Fica cada vez mais claro que o transporte é um serviço essencial. E como tal, necessita de agências fortes e presentes para impor às companhias que sigam as regras. Pode até parecer que o consumidor tem muitas opções, afinal temos ao menos três grandes aéreas nacionais (se a Latam de fato é uma empresa brasileira é tema de debate). Mas essa crença de competitividade é uma ilusão. Uma eventual compra da Latam pela Azul deixará esse cenário ainda pior.

Um olhar mais cuidadoso mostra que as aéreas basicamente seguem a mesma política de preços e servem o consumidor como bem entendem, já que existe uma concentração nas rotas e poucas alternativas verdadeiras. O fato das aéreas viverem com o pires na mão, sempre afirmando que vão quebrar se o governo não fizer esta ou aquela concessão, é um fator complicador.
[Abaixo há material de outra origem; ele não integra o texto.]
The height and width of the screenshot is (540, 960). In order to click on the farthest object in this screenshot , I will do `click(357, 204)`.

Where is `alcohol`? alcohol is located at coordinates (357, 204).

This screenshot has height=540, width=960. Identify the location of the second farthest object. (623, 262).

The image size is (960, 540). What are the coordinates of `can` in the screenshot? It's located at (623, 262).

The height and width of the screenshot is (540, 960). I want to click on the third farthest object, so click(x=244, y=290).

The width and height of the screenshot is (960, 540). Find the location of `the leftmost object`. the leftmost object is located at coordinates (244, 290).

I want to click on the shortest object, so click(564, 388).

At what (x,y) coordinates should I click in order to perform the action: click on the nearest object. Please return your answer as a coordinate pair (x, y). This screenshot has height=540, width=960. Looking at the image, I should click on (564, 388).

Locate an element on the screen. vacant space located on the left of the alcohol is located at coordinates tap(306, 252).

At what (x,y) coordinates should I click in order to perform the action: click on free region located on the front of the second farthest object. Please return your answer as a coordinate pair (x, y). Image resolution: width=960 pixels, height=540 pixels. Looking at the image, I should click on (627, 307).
Mas tem solução.

As empresas ineficientes deveriam quebrar. Varig e Vasp são exemplos de como tentativas de salvamento apenas prolongam a crise e prejudicam os concorrentes que têm alguma chance de seguirem vivos. Voos são cada vez mais um commodity, pouco importa a marca que atende a rota. Se uma quebra, outra entra. Mesmo os grandes jatos comerciais são em quase sua totalidade alugados pelas aéreas. Melhor uma morte organizada que uma falência caótica.

Protecionismo de aéreas locais

O argumento do Governo é que precisamos de empresas nacionais fortes para atender a destinos menos interessantes no interior. Isto é questionável, tente encontrar um voo para cidades menores e verá como são raros. O presidente Bolsonaro aprovou 100% de participação de capital estrangeiro nas áreas brasileiras, o que era do interesse das aéreas, mas não permitiu a entrada de concorrentes internacionais.

Se a Anac e o Governo são tão liberais com as aéreas brasileiras, inclusive afirmando que o pagamento por bagagem é uma prática de mercados desenvolvidos, por que não adota também uma postura liberal e permite a entrada de qualquer aérea internacional para competir também em rotas nacionais? Nem mesmo nossa política de “céus abertos” é tão aberta assim.

Segundo o Senado Notícias, “no caso do controle das aéreas pelo capital internacional, ficou de fora da MP a proposta de condicionar esse controle à operação, por um mínimo de dois anos, de 5% dos voos em rotas regionais. Os deputados também rejeitaram emenda que previa a operação de voos internacionais por tripulantes brasileiros, ressalvada a possibilidade de no máximo 1/3 de comissários estrangeiros”.

Ou seja, nossa política de céus abertos não é lá tão aberta assim. E nossos ilustres políticos, que não raro voam em aviões da FAB, mas são tratados como clientes VIP nas aéreas, tomaram medidas bastante camaradas com as empresas brasileiras. Fico imaginando um senador dizendo a uma empresa europeia, onde políticos vão ao trabalho de bicicleta, que ele é VIP porque tem até cota de passagens paga pelos eleitores.

Não é apenas sobre um coelho. É sobre o modelo de regulação e os incentivos de todo o setor aéreo. Hoje você pode achar graça do vídeo, mas não irá rir quando o atendente de uma aérea te tratar da mesma forma. Também não tem graça pagar mais caro por sua passagem e bagagem. Precisamos de regras claras e de uma agência forte e atuante para fiscalizar o setor aéreo.